Georgia Adams warns Vipers not content just to reach Finals Day

Southern Vipers will look to defend their Charlotte Edwards Cup title at Finals Day this Saturday, but must first overcome a Thunder outfit that has reached their first knockout phase.

By Alex Smith, ECB Reporters Network

“We quite like having Charlotte down at the Ageas Bowl.”

Georgia Adams isn’t talking about the actual Charlotte Edwards - Southern Vipers’ head coach - but the trophy which bears her name.

Vipers are hoping to defend the Charlotte Edwards Cup on Saturday at New Road, but will have to come through a midday Eliminator against Thunder, with The Blaze waiting in the 4pm final.

“We don't want to relinquish the trophy,” said captain Adams. “We're put in another finals appearance, which is great. We've had another successful group stage in this format.

“But we always say that it doesn't really matter how you go in the group stages, when it gets to the finals, it's 50/50 on the day.”

Since forming for the Kia Super League in 2016, the Vipers have been at all but one Finals Day across the KSL, Rachael Heyhoe Flint Trophy and Charlotte Edwards Cup – winning four trophies along the way.

By contrast Thunder and The Blaze are newbies at the business end of tournaments. Especially for Thunder skipper Ellie Threlkeld who has played in every match for the Thunder set-up since 2016.

"It's my first Finals Day, and in previous years we've not come close,” said Threlkeld. “To get there is a huge deal. We'll be going in as underdogs, but that's a good thing. If we go out and play our cricket like we have done today, every game is winnable for us.

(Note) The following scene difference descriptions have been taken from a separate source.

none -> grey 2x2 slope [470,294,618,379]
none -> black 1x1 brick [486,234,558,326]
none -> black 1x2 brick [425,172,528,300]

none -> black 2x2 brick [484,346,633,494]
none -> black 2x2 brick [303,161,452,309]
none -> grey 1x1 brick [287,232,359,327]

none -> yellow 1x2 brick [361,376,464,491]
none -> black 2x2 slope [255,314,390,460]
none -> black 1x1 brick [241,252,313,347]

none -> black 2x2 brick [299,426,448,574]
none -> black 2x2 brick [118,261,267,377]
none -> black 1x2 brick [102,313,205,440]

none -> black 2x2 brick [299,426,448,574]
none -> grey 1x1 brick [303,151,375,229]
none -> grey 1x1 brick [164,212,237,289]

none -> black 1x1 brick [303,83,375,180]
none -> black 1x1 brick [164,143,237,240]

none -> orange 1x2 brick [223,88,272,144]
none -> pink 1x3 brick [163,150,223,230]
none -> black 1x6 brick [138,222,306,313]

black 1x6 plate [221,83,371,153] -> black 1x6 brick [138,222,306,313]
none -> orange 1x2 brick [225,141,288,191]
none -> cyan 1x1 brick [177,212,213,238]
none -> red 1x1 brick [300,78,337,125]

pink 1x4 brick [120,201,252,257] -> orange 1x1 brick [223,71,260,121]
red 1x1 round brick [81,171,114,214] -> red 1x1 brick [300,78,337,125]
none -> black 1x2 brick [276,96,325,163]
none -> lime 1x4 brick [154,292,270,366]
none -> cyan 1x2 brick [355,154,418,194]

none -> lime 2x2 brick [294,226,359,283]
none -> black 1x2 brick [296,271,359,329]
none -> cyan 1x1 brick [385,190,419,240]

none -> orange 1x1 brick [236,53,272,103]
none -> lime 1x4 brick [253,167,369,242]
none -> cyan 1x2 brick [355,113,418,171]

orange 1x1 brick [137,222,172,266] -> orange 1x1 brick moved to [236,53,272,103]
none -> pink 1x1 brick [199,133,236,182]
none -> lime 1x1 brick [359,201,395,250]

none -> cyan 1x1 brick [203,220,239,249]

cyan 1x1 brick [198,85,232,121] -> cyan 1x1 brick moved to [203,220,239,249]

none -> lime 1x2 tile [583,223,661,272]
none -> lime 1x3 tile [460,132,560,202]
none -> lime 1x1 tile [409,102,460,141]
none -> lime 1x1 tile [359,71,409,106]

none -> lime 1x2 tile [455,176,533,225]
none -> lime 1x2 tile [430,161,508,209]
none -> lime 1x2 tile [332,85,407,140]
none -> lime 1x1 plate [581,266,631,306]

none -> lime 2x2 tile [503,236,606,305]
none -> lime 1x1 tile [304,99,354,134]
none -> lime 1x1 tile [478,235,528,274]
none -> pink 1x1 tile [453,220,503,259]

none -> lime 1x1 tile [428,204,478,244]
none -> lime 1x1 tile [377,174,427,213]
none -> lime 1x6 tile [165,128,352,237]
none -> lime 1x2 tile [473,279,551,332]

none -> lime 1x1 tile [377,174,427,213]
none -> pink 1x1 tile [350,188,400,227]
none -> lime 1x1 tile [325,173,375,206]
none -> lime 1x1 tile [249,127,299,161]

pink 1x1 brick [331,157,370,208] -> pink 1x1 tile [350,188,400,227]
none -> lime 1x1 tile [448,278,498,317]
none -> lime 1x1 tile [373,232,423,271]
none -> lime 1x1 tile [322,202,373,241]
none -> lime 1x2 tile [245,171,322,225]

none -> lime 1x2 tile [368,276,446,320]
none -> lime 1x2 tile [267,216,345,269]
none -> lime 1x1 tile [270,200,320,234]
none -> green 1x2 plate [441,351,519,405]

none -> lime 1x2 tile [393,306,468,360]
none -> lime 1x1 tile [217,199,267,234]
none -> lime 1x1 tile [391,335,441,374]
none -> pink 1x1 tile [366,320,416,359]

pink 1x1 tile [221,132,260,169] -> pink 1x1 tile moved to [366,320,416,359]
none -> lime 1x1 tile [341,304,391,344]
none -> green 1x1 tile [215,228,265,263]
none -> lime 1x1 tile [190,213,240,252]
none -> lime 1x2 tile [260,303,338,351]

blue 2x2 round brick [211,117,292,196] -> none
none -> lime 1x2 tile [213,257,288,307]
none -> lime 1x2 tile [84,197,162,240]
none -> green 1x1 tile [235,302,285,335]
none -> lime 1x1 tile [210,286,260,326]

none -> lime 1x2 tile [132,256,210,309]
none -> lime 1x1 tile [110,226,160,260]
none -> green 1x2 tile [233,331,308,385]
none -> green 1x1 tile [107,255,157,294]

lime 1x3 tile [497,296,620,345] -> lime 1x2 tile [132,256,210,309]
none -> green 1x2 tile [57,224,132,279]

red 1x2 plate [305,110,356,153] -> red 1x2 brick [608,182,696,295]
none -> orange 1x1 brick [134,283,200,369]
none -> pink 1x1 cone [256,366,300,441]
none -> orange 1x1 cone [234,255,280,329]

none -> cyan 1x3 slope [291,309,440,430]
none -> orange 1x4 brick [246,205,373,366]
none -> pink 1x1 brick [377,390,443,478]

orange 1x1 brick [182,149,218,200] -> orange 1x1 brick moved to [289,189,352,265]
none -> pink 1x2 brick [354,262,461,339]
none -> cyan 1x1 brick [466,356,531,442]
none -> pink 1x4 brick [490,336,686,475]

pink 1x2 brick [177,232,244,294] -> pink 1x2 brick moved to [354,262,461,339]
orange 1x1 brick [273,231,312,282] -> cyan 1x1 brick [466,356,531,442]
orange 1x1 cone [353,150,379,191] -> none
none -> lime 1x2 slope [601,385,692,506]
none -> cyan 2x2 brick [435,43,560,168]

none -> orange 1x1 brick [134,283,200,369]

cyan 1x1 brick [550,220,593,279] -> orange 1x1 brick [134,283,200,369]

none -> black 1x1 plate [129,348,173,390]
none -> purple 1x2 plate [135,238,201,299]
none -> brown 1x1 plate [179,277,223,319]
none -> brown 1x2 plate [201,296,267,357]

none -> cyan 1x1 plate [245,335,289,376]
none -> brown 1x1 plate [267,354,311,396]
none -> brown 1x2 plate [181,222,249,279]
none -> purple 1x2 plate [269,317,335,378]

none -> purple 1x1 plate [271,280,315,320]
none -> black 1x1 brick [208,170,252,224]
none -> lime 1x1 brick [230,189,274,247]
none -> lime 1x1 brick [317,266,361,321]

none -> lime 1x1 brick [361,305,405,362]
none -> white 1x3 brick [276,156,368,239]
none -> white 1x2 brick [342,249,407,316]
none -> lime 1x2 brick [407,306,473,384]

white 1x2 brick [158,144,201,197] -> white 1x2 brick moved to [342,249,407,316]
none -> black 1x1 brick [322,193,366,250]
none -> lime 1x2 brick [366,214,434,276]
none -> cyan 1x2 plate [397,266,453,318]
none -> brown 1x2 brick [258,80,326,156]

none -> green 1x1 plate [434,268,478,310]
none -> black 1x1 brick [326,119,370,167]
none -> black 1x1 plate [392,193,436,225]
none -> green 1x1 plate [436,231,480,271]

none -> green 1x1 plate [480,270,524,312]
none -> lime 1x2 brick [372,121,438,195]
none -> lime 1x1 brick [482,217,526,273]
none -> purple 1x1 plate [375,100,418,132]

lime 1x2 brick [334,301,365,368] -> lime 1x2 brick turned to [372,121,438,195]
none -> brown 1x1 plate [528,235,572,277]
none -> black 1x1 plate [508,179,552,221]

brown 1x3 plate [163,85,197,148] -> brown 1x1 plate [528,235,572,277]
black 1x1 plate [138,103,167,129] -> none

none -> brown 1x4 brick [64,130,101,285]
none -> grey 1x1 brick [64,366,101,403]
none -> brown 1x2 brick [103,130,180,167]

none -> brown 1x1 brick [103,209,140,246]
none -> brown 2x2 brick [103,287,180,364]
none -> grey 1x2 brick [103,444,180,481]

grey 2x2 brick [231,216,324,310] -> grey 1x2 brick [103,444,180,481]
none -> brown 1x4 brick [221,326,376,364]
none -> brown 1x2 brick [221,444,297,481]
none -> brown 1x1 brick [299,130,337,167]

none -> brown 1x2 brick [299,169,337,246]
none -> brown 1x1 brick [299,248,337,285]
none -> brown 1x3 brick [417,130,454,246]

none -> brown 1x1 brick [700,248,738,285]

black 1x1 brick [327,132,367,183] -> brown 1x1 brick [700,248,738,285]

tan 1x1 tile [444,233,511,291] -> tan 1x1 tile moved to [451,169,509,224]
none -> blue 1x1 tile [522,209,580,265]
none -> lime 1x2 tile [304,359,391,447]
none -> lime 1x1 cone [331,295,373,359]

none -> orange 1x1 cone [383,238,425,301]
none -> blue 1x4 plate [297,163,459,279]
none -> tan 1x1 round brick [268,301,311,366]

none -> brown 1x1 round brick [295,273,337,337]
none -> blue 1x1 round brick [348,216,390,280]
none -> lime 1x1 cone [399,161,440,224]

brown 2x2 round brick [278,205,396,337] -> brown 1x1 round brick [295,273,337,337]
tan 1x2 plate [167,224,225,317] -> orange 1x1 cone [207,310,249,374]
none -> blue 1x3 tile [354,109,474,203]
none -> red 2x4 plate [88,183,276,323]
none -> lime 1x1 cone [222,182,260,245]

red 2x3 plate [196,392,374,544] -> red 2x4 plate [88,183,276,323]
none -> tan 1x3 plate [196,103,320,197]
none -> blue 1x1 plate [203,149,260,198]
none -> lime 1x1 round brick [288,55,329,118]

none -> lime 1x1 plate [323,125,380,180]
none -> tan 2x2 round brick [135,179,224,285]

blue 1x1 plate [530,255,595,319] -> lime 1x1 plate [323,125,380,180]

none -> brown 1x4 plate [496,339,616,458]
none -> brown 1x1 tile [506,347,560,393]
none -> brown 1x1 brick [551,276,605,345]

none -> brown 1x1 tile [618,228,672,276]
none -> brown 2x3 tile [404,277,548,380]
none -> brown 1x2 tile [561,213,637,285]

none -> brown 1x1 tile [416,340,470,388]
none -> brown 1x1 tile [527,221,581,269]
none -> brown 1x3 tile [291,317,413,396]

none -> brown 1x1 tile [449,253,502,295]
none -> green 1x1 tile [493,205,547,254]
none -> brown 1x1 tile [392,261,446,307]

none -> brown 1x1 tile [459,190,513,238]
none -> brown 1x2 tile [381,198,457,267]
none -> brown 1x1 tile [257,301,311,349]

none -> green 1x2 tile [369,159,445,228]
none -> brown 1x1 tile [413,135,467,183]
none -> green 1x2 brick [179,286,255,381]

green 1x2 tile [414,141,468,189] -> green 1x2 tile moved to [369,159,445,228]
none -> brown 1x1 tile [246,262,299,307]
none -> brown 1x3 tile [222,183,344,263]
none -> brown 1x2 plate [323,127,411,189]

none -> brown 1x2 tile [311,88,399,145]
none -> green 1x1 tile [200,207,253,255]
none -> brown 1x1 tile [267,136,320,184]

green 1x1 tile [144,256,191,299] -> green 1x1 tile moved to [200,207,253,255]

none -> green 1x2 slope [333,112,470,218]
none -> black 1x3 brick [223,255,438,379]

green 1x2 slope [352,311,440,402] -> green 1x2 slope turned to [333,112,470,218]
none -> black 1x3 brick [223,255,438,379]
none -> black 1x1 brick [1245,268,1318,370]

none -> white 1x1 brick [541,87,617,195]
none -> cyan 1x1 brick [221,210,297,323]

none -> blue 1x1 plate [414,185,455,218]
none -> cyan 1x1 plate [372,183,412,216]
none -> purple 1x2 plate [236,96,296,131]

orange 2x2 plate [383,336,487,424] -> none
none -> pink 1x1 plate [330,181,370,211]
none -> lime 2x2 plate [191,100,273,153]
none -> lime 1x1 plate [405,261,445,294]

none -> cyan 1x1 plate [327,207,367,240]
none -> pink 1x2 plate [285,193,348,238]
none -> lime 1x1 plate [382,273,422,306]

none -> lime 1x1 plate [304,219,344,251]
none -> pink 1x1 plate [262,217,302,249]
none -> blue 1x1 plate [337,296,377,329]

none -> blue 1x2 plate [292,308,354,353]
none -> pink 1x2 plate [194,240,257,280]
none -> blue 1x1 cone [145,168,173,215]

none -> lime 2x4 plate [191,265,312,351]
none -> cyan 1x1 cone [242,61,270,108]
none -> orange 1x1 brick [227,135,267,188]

"I couldn't be happier. If you'd have asked me would I take this position a couple of weeks ago when we had a tough start to the season, I'd have absolutely snapped your hand off.

"I'm really proud of the way the girls have turned it around, and it's testament to the people in our dressing room. We've worked hard, and we've got ourselves to Finals Day.”

The gap across the regions has significantly closed this year, with Vipers no longer head and shoulders ahead of the rest.

“We have always felt like we’ve had a target on our back,” admitted Adams. “We set out in year one and spoke as a group that we wanted to be the team to beat and the team people were fired up to play.

“We have achieved that and our reputation speaks for itself now.

“The standard is going up and up every year and it is exciting to see the table mixed up. It is how it should be from an entertainment perspective. It has been a lot more level and competitive.

“It has been tougher for us this year but I can’t fault this team for the way they’ve adjusted.”

Adams pin-pointed bowling as the greatest area for improvement across the regions, noting how Western Storm’s Lauren Filer has increased her bowling speed by 5mph.

And she is fearful, and thrilled by, Thunder’s 17-year-old talent Mahika Gaur.

She said: “Gaur looks like she’s going to be a jet and has so much potential. As a tall left-arm bowler who can swing the ball in, she is going to be an exciting player and one to watch.”

Vipers will have England internationals Danni Wyatt, Charlie Dean and Freya Kemp available after they were released to play ahead of England's preparations for the upcoming Women’s Ashes.

Adams revealed the secret behind Vipers’ continued success – and it has a lot to do with personality...and colours.

She explains: “We were quite clinical with the sort of characters we wanted in and around the group. When we are looking to sign players or with academy players coming up it isn’t just about their skillset but whether they are the right person and a good fit for the group.

“We went through that process with Linsey Smith [who signed from Diamonds in the winter]. She was perfect for the group because we don’t have another Linsey.

“We give her a lot of jip about being a ‘red’ because that is what her spotlight profile is but we didn’t have any ‘reds’ in our team.

“It is quite in-depth but it is characterised into colours. ‘Reds’ get into the battle, chase the big cheese, are a little more fiery and wear their hearts on their sleeve.

“A ‘blue’ would be an Anya Shrubsole, so very logical, very factual and very careful in decision-making. I’m a green which is a people person.

“Linsey gave a big team talk before the Diamonds game. Typically, a lot of players in the team are ‘greens’ but Linz told us to dig deep and find our inner ‘red’.

“Anya dug as deep as she possibly could to find that ‘red’ I think it showed by taking four wickets and in some of her wicket-taking celebrations!”